The company’s last dividend increase was in February 2012 when the board approved a 5.70% increase to 74 cents per share. Kimberly-Clark’s largest competitors include Procter & Gamble (NYSE:PG), Colgate-Palmolive (NYSE:CL) and Clorox (NYSE:CLX).
Over the past decade, this dividend growth stock has delivered an annualized total return of 5.70% to its shareholders.
Kimberly-Clark has managed to deliver a 4.40% annual increase in EPS since 2001. Analysts expect KMB to earn $4.83 per share in 2011 and $5.25 per share in 2012. In comparison, KMB earned $4.45 per share in 2010. The company has managed to consistently repurchase 3.10% of its outstanding shares on average in each year over the past decade.

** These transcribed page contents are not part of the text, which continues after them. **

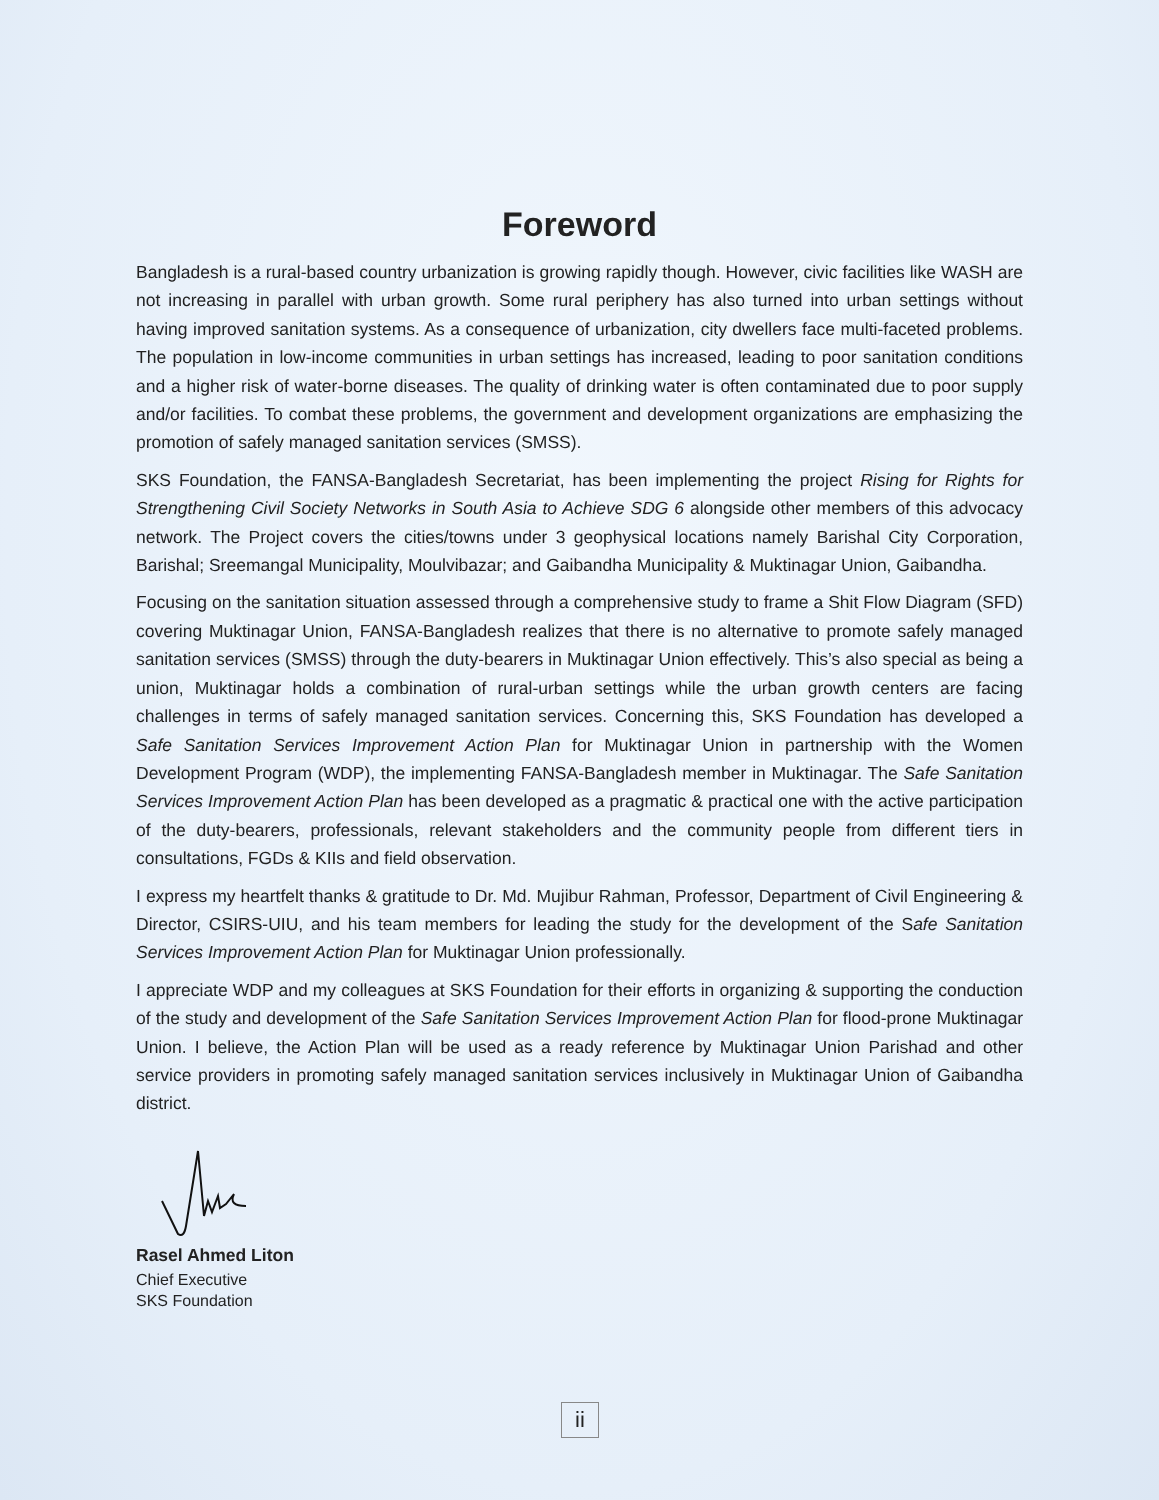Foreword
Bangladesh is a rural-based country urbanization is growing rapidly though. However, civic facilities like WASH are not increasing in parallel with urban growth. Some rural periphery has also turned into urban settings without having improved sanitation systems. As a consequence of urbanization, city dwellers face multi-faceted problems. The population in low-income communities in urban settings has increased, leading to poor sanitation conditions and a higher risk of water-borne diseases. The quality of drinking water is often contaminated due to poor supply and/or facilities. To combat these problems, the government and development organizations are emphasizing the promotion of safely managed sanitation services (SMSS).
SKS Foundation, the FANSA-Bangladesh Secretariat, has been implementing the project Rising for Rights for Strengthening Civil Society Networks in South Asia to Achieve SDG 6 alongside other members of this advocacy network. The Project covers the cities/towns under 3 geophysical locations namely Barishal City Corporation, Barishal; Sreemangal Municipality, Moulvibazar; and Gaibandha Municipality & Muktinagar Union, Gaibandha.
Focusing on the sanitation situation assessed through a comprehensive study to frame a Shit Flow Diagram (SFD) covering Muktinagar Union, FANSA-Bangladesh realizes that there is no alternative to promote safely managed sanitation services (SMSS) through the duty-bearers in Muktinagar Union effectively. This’s also special as being a union, Muktinagar holds a combination of rural-urban settings while the urban growth centers are facing challenges in terms of safely managed sanitation services. Concerning this, SKS Foundation has developed a Safe Sanitation Services Improvement Action Plan for Muktinagar Union in partnership with the Women Development Program (WDP), the implementing FANSA-Bangladesh member in Muktinagar. The Safe Sanitation Services Improvement Action Plan has been developed as a pragmatic & practical one with the active participation of the duty-bearers, professionals, relevant stakeholders and the community people from different tiers in consultations, FGDs & KIIs and field observation.
I express my heartfelt thanks & gratitude to Dr. Md. Mujibur Rahman, Professor, Department of Civil Engineering & Director, CSIRS-UIU, and his team members for leading the study for the development of the Safe Sanitation Services Improvement Action Plan for Muktinagar Union professionally.
I appreciate WDP and my colleagues at SKS Foundation for their efforts in organizing & supporting the conduction of the study and development of the Safe Sanitation Services Improvement Action Plan for flood-prone Muktinagar Union. I believe, the Action Plan will be used as a ready reference by Muktinagar Union Parishad and other service providers in promoting safely managed sanitation services inclusively in Muktinagar Union of Gaibandha district.
Rasel Ahmed Liton
Chief Executive
SKS Foundation
ii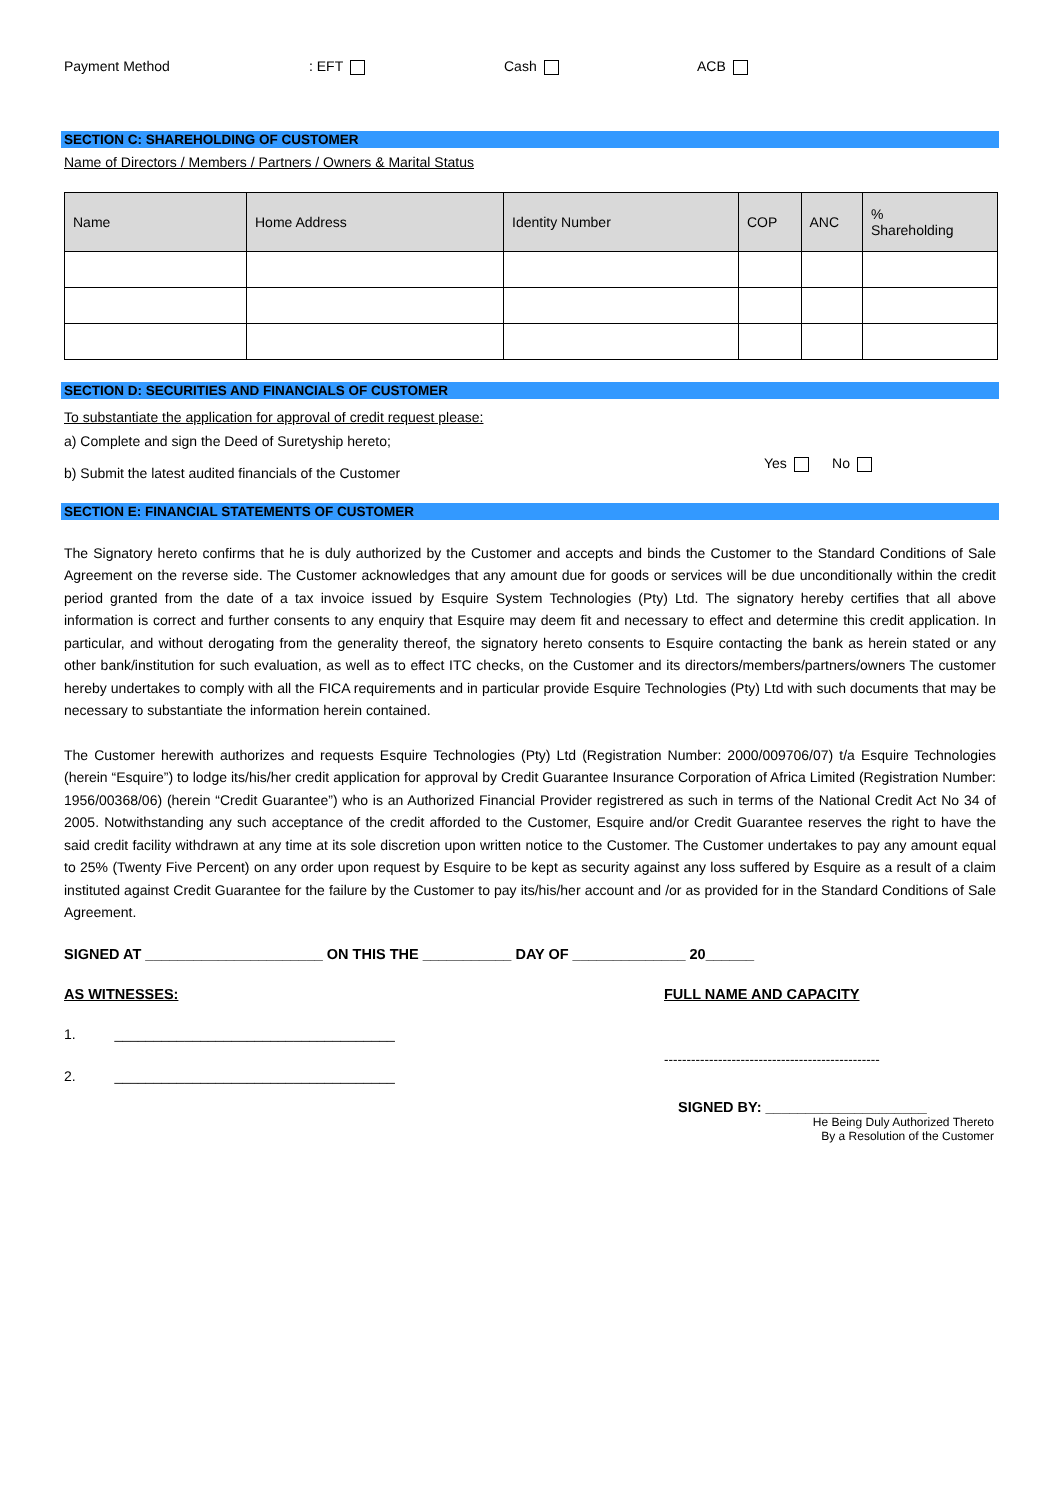Payment Method: EFT Cash ACB
SECTION C: SHAREHOLDING OF CUSTOMER
Name of Directors / Members / Partners / Owners & Marital Status
| Name | Home Address | Identity Number | COP | ANC | % Shareholding |
| --- | --- | --- | --- | --- | --- |
SECTION D: SECURITIES AND FINANCIALS OF CUSTOMER
To substantiate the application for approval of credit request please:
a) Complete and sign the Deed of Suretyship hereto;
b) Submit the latest audited financials of the Customer
Yes No
SECTION E: FINANCIAL STATEMENTS OF CUSTOMER
The Signatory hereto confirms that he is duly authorized by the Customer and accepts and binds the Customer to the Standard Conditions of Sale Agreement on the reverse side. The Customer acknowledges that any amount due for goods or services will be due unconditionally within the credit period granted from the date of a tax invoice issued by Esquire System Technologies (Pty) Ltd. The signatory hereby certifies that all above information is correct and further consents to any enquiry that Esquire may deem fit and necessary to effect and determine this credit application. In particular, and without derogating from the generality thereof, the signatory hereto consents to Esquire contacting the bank as herein stated or any other bank/institution for such evaluation, as well as to effect ITC checks, on the Customer and its directors/members/partners/owners The customer hereby undertakes to comply with all the FICA requirements and in particular provide Esquire Technologies (Pty) Ltd with such documents that may be necessary to substantiate the information herein contained.
The Customer herewith authorizes and requests Esquire Technologies (Pty) Ltd (Registration Number: 2000/009706/07) t/a Esquire Technologies (herein “Esquire”) to lodge its/his/her credit application for approval by Credit Guarantee Insurance Corporation of Africa Limited (Registration Number: 1956/00368/06) (herein “Credit Guarantee”) who is an Authorized Financial Provider registrered as such in terms of the National Credit Act No 34 of 2005. Notwithstanding any such acceptance of the credit afforded to the Customer, Esquire and/or Credit Guarantee reserves the right to have the said credit facility withdrawn at any time at its sole discretion upon written notice to the Customer. The Customer undertakes to pay any amount equal to 25% (Twenty Five Percent) on any order upon request by Esquire to be kept as security against any loss suffered by Esquire as a result of a claim instituted against Credit Guarantee for the failure by the Customer to pay its/his/her account and /or as provided for in the Standard Conditions of Sale Agreement.
SIGNED AT ______________________ ON THIS THE ___________ DAY OF ______________ 20______
AS WITNESSES:
1. ____________________________________
2. ____________________________________
FULL NAME AND CAPACITY
------------------------------------------------
SIGNED BY: ____________________
He Being Duly Authorized Thereto
By a Resolution of the Customer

Kimberly-Clark has been trying to increase market share through product innovation and increased marketing. It’s under intense inflation pressure, but it’s also closely watching costs. It has worked closely in streamlining operations in the sluggish North American market, eliminating positions and closing several facilities under its FORCE plan. KMB plans on realizing $400 million to $500 million in annual cost savings through 2013 with its FORCE plan.
Commodity prices could be detrimental to total costs at the company, as is the competitive nature of developed markets in which Kimberly-Clark does business. As with other consumer products companies, growth is likely to come from developing and emerging markets, rather than developed markets.
Developed markets could benefit from cost-cutting and efficiency, which would decrease the total price of doing business. Under KMB’s global business plan, announced in 2003, it’s looking for annual sales growth in the 3%-5% range, EPS growth in the mid- to high-single digits, and dividend increases in line with earnings growth.
The company’s return on equity has mostly remained above 20% over the past decade, with a few exceptions in 2001 and 2006. Rather than focus on absolute values for this indicator, I generally want to see at least a stable return on equity over time.
The annual dividend payment has increased by 9.70% per year since 2001, which is higher than the growth in EPS.
A 10% growth in distributions translates into the dividend payment doubling every seven years. If we look at historical data going as far back as 1974, KMB has actually managed to double its dividend every seven-and-a-half years on average.
The dividend payout ratio has increased from 37% in 2001 to 59% in 2010. A lower payout is always a plus, since it leaves room for consistent dividend growth, minimizing the impact of short-term fluctuations in earnings.
Currently, Kimberly-Clark is attractively valued at 18 times earnings, has a sustainable dividend payout and yields 4.10%.